When Battlefield 2042 releases in October, it will have been nearly three years since the last one – Battlefield V. At yesterday’s earnings call, EA CEO Andrew Wilson was asked if the company would be returning to a more frequent cadence for Battlefield releases. Before we get to Wilson’s response, here’s a quick recap on Battlefield releases since Battlefield 3:
- Battlefield 3 (2011)
- Battlefield 4 (2013)
- Battlefield Hardline (2015)
- Battlefield One (2016)
- Battlefield V (2018)
“I think that is our orientation but more importantly I think you should think about Battlefield as a service,” Wilson says as he hammers the point home.
“You know, what we’re doing for the launch of this game is really revolutionizing and reinventing what all our epic scale warfare is in the context of gameplay.
“In addition to that, we’ve announced Battlefield Portal, which really starts to lean into user generated content and will drive deep, long-term engagement in the game.
“And while we’ve announced Hazard Zone, to date we haven’t disclosed a lot about what’s going on there, and you’ll hear more about that in the coming months.
“You should understand that this really forms the foundation of what we believe the future of live service around Battlefield is, which over time will include a mobile launch, will include some free to enter components, and really change the nature of what happens from launch to launch.
“So that while an every other year launch probably makes sense if we think about it today, we’re really focused on 365-day engagement in the franchise at a platform level across any device that consumers may want to play on.”
That last part where he talks about an every other year launch making sense today is key.

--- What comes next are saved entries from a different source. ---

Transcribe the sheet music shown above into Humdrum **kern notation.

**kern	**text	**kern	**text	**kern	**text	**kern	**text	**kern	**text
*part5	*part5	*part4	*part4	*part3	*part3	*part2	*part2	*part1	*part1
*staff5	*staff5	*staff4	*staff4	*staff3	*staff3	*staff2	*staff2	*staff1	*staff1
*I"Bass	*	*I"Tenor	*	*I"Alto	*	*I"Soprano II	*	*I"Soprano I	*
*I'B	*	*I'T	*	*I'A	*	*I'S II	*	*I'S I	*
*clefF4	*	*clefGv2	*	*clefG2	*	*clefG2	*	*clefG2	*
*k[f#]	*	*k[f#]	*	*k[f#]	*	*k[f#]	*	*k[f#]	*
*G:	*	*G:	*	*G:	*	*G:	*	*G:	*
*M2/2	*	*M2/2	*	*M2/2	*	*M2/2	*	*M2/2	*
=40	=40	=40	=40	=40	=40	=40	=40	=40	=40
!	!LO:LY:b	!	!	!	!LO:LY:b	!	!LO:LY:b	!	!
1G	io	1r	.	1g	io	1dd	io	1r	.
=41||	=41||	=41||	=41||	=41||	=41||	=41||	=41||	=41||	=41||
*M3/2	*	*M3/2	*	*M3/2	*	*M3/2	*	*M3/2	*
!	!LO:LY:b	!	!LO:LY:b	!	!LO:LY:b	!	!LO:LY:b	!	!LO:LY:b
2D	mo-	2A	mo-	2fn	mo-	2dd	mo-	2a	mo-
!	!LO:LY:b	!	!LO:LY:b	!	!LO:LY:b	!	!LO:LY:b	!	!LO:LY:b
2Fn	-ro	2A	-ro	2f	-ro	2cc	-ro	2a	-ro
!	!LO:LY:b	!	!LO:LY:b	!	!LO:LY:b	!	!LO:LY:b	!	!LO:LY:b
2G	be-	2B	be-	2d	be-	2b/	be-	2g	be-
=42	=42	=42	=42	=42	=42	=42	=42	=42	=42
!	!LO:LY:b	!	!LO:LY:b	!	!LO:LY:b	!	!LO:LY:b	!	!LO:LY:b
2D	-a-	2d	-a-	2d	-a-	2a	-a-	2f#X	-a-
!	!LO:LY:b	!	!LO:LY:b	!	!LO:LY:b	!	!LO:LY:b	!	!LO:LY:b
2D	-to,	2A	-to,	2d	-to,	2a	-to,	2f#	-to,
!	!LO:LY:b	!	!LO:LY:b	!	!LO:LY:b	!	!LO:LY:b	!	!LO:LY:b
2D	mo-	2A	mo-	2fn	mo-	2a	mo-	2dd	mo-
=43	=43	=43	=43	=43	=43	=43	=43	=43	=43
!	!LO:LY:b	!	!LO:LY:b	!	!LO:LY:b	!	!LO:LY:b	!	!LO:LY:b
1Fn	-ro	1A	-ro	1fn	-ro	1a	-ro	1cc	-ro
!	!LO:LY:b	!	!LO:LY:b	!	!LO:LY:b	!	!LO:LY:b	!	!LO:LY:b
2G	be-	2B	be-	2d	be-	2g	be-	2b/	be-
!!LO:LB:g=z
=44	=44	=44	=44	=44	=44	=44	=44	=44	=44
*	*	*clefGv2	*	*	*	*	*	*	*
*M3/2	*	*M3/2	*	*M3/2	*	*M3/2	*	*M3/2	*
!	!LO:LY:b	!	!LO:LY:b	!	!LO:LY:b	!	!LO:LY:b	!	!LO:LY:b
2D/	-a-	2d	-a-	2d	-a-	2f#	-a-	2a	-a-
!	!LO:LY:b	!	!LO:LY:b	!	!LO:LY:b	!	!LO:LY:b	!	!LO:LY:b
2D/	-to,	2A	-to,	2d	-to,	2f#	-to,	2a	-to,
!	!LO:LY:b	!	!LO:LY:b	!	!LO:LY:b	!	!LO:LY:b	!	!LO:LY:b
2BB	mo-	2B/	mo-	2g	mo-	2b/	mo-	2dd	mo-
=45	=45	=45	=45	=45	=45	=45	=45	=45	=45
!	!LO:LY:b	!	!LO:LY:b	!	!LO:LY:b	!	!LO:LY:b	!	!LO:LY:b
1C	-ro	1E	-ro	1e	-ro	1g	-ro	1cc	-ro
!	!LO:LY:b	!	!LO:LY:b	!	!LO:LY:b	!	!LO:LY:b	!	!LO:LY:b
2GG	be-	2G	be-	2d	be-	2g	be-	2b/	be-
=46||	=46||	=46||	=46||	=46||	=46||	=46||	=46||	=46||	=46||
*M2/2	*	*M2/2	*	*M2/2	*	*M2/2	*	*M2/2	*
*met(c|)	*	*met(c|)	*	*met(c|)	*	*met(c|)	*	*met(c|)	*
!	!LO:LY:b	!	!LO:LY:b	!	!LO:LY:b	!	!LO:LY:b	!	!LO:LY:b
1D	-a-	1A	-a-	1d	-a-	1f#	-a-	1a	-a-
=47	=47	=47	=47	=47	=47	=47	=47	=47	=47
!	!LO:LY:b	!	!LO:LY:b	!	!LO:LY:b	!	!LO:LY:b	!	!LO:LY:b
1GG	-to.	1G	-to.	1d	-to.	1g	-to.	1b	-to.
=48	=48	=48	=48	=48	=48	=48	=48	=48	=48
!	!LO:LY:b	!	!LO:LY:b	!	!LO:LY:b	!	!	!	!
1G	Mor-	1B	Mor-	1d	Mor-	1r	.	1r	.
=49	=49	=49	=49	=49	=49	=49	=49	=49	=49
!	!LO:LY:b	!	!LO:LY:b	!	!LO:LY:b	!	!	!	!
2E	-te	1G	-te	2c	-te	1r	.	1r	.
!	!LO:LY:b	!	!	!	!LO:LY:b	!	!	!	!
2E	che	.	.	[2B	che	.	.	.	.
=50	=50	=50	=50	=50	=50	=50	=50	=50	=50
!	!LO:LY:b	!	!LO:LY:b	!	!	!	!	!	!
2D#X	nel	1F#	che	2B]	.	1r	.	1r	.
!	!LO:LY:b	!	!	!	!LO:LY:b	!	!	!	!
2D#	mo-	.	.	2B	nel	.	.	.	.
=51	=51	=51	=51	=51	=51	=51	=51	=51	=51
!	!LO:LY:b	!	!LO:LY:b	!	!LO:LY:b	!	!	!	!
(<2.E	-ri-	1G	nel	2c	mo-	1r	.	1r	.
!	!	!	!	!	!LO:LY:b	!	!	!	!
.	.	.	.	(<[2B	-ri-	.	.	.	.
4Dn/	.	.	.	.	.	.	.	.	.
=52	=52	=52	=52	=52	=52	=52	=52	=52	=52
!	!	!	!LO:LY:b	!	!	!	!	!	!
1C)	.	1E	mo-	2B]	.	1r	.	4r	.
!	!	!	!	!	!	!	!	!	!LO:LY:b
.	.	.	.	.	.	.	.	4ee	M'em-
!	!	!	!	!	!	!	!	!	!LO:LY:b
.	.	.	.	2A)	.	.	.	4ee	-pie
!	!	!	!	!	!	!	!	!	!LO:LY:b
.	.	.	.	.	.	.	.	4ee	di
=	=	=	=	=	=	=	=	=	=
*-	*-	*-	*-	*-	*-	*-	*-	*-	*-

If Battlefield is pulling in buckets of money via microtransactions in a year from now, there won’t be the urgency to pump out new Battlefield games. Look at Apex Legends. We haven’t heard a peep about a brand new game. Why? It’s still one of the biggest games out there.
Ubisoft’s Rainbow Six Siege is nearing six years since its release. And they’re only now doing a spin-off focused on cooperative multiplayer.
If Battlefield 2042 comes roaring out of the gate (and it has the hype to do so), I imagine we’ll see its legs last longer than two years. Plus, there’s plenty of time in between to push out new content. Battlefield has an excellent opportunity to peel away chunks of Call of Duty’s player base as Warzone deals with its out-of-control hacking problem.
The big question for fans remains, what is this Hazard Zone mode? The rumor mill points towards a Battle Royale type mode (or could easily be turned into one). EA promises a reveal closer to the game’s launch on October 22.